A aquella hora llovía copiosamente y pronto resultó imposible ver nada a través de las vidrieras que cerraban la terraza del café. Abandoné el local y me metí en el portal de un edificio de oficinas que había al lado. Lucía llegó un minuto o dos después de la hora prevista. Yo tiré la maleta en el asiento trasero y me senté a su lado.
– ¿Dónde está el garaje? -me preguntó.
Se lo dije.
– ¿No sería mejor dejar el coche allí? -preguntó-. Yo conozco un supermercado que está abierto hasta muy tarde. Podría comprar otras provisiones allí.
– No. Yo no pienso así. Quiero devolver el coche a los dueños. Está alquilado a nombre de Mathis, y Bob Parsons sabe que ese soy yo. Podría crearme problemas con la policía si alguien denuncia su desaparición.
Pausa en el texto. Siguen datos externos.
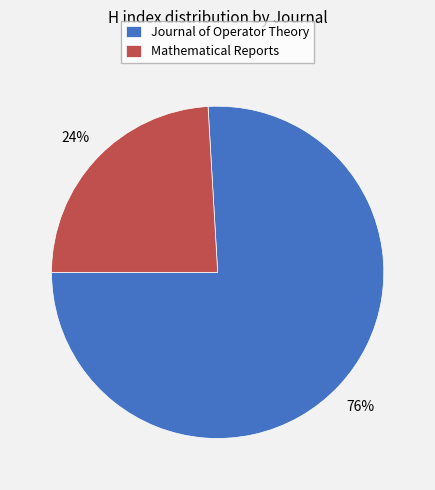

To the nearest percent, what is the combined percentage of Journal of Operator Theory and Mathematical Reports?

100%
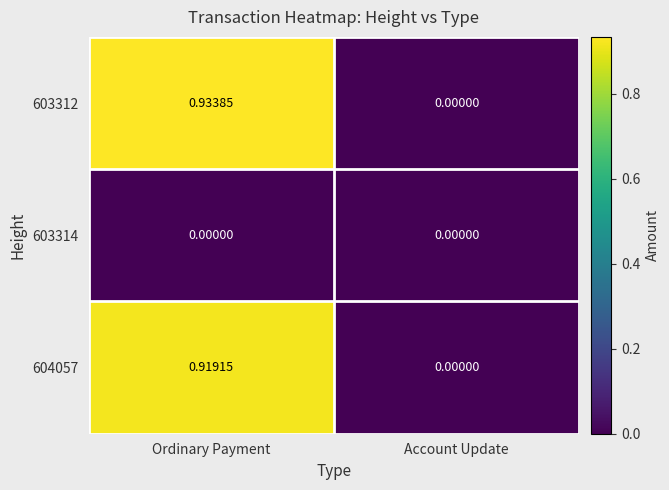

What is the total value across all series at Ordinary Payment?

1.9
Prefiero devolverlo mientras puedo.
– Sí, me parece bien.
Le indiqué la dirección del garaje y ella se detuvo frente a la entrada del mismo. Yo saqué el Renault y ella vino detrás. Poco antes de llegar al garaje de la casa propietaria, me detuve y trasladamos los paquetes de comida al Citroën. Ella me esperó a que devolviese el coche y recobrase mi depósito. Minutos más tarde estábamos en la Moyenne Corniche en dirección al Este.
Casi no hablamos. Yo le pregunté si el teléfono de la casa de Beaulieu estaba conectado y ella me dijo que sí. Aparentemente, Adela Sanger siempre lo dejaba todo listo para uso inmediato en sus casas; había descubierto que era más práctico hacerlo así.
Lucía había llevado ropa de cama, toallas, y un poco de pan. Tan pronto como abrió la puerta de la casa, yo empecé a llevar las cosas que había en el coche. La lluvia, la oscuridad y los escalones me hacían ir lento. Cuando terminé, ella ya tenía un fuego encendido en la chimenea.
– En un momento -me dijo-, prepararé algo de comer, una tortilla quizá.
Mi sorpresa fue demasiado evidente y no le pasó desapercibida. Ella arqueó las cejas.
– ¿Creía que le iba a dejar en medio de todo este lío y largarme directamente a Cagnes?
Eso era precisamente lo que yo había pensado que haría.
– Pensaba si alguien se fijaría en el coche que está afuera -dije.